Taleb discusses how in the modern world increasing technological knowledge is making things a lot more unpredictable. This is the same conclusion if we look back to cybernetics and the work of Norbert Wiener. Although Taleb is casually dismissive of Wiener he misses the point that they are both talking to the increasing entropy embedded within increasing complexity. As Wiener discusses, the more links that are present in the chain of communication the greater the entropy of the system will be. Then the order we think the modern world gives is illusory as the entropy is increasing. As the randomness of events that occur is increasing, the predictability of future events becomes even less certain. This is an obvious point when you work it through as each additional interaction or node in the network of connection increases the complexity exponentially.
Taleb makes a claim about Neomania that does not sit well with security. The claim is that ‘what survives must be good at serving some purpose’. Well, no. This is not the case in security, and it is predicated on a similar assumption to the evolution argument Taleb makes. It is prone to the same type of flawed premise as survival of the fittest rather than the correct citation of survival of the most adaptable to change. We can point to many examples of security doctrine that are dicey.
Security has built itself out of false premises that are hostile to critique. Here we see the ingroup preference, the language of the tribe in play. Too many egos need to maintain the status quo, I am reminded of Maxwell and how he describes creating a dependence. And that dependence is on a limited set of ideas that create a tight boundary and surrounds itself with ignorance.

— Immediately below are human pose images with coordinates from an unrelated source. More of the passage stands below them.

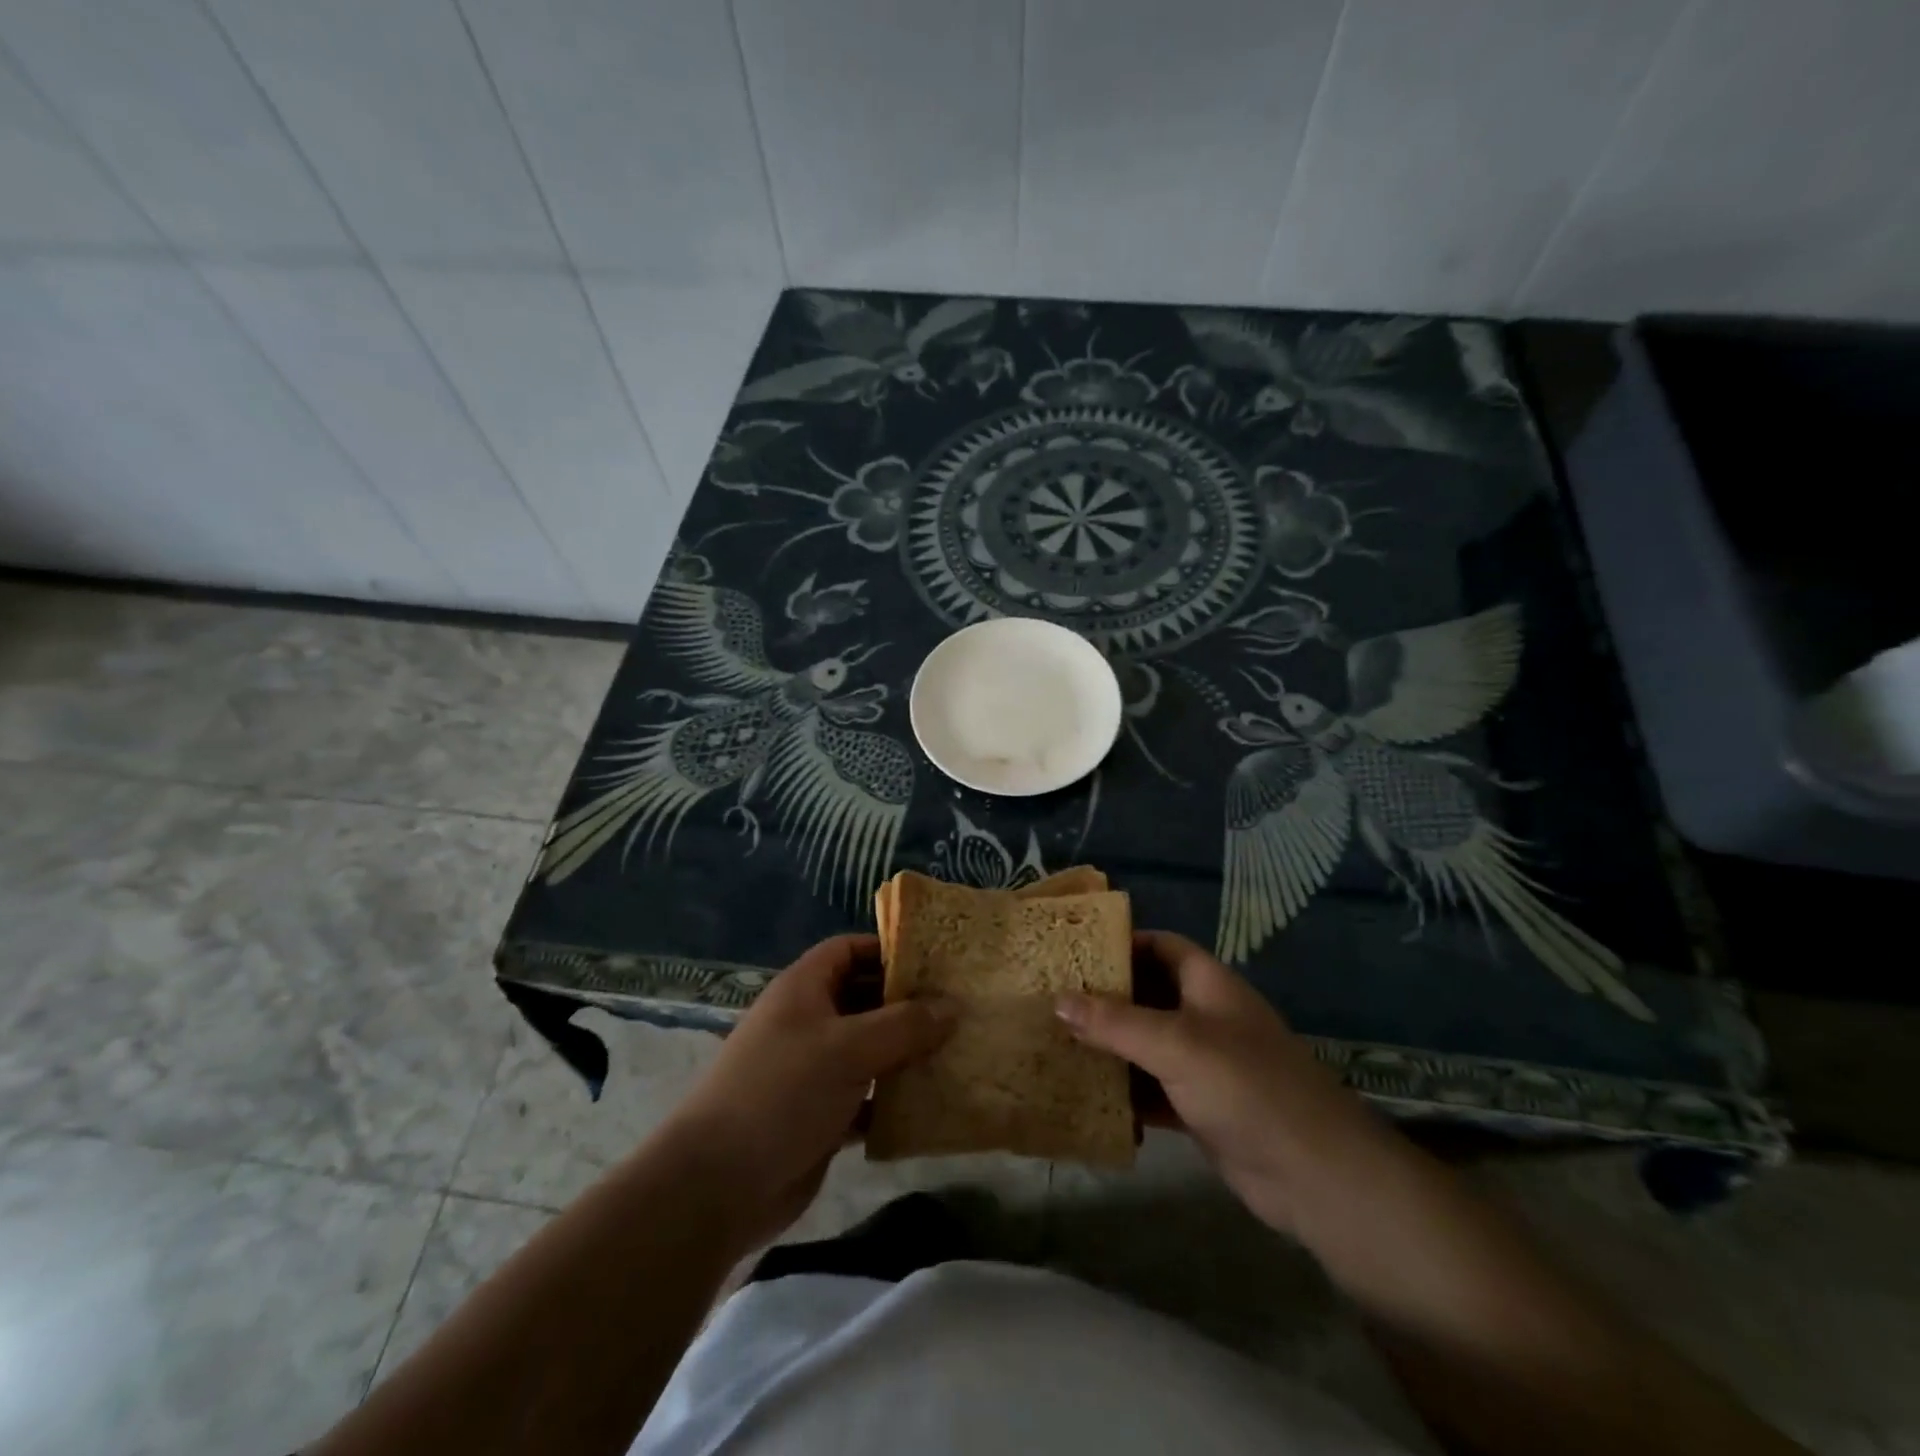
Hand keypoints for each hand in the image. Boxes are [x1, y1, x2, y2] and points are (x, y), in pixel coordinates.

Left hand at [662, 934, 954, 1250]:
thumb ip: (905, 1025)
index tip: (936, 960)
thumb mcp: (848, 1048)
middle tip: (961, 1007)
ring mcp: (813, 1070)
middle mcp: (808, 1021)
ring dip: (907, 1052)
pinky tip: (932, 1104)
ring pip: (870, 1049)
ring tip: (958, 1051)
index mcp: (804, 988)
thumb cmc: (782, 1092)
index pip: (850, 950)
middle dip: (908, 1003)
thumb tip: (954, 1006)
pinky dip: (894, 1098)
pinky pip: (867, 1095)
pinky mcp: (821, 1115)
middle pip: (865, 998)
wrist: (717, 1185)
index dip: (889, 949)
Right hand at [1056, 930, 1389, 1235]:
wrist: (1316, 1177)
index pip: (1160, 946)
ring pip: (1145, 1045)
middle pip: (1147, 995)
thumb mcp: (1177, 1045)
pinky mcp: (1199, 1108)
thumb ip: (1116, 1022)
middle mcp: (1204, 1017)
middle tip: (1050, 999)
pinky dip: (1123, 1092)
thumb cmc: (1247, 1087)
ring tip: (1054, 1044)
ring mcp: (1203, 1064)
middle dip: (1103, 998)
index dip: (1121, 943)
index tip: (1072, 952)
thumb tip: (1057, 1000)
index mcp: (1208, 985)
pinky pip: (1151, 1089)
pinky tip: (1084, 1096)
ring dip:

But if we follow Taleb down the path, are we led to an uncomfortable conclusion that the progress of the technological is that of the neomaniac and a path that leads to chaos. Are we in agreement with Theodore Kaczynski? Or perhaps we should embrace the creative destruction of Nietzsche and Marx?
Conclusion
Can the concept antifragility as described by Taleb be implemented? No, it can’t. Conceptually antifragility falls on its own sword, its criticism when turned back on itself means that it doesn’t stand. But it does something very well and that is acknowledge the chaotic nature of existence, and perhaps the chaotic nature of the reasoning here is to promote gains for the reader from the volatility of the author’s reasoning. I’m sure Taleb will have a big word for that, maybe meta-antifragility.
Can the constituent components of Antifragility be implemented? Yes, they can. And they have high utility. But this will stand against the fundamental tenants of current security thinking. It will be nothing less than a pitched battle. But let’s introduce some volatility!